---- DATA RECORDS

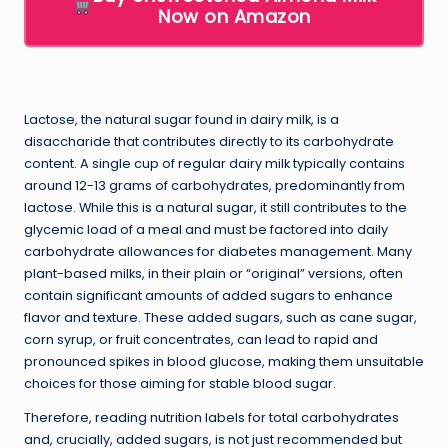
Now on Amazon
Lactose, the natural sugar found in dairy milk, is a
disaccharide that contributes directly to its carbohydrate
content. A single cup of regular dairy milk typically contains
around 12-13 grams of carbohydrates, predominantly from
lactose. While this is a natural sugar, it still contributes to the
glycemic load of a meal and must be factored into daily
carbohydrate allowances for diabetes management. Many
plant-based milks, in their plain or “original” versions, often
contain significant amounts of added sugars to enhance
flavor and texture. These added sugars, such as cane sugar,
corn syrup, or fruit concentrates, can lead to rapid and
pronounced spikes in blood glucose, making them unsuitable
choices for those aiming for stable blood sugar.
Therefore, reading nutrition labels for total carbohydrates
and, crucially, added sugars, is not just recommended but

--------

Out of the entries, report each line that contains the word "sugars".

REPLY TO THE EXERCISE:
contain significant amounts of added sugars to enhance
flavor and texture. These added sugars, such as cane sugar,
and, crucially, added sugars, is not just recommended but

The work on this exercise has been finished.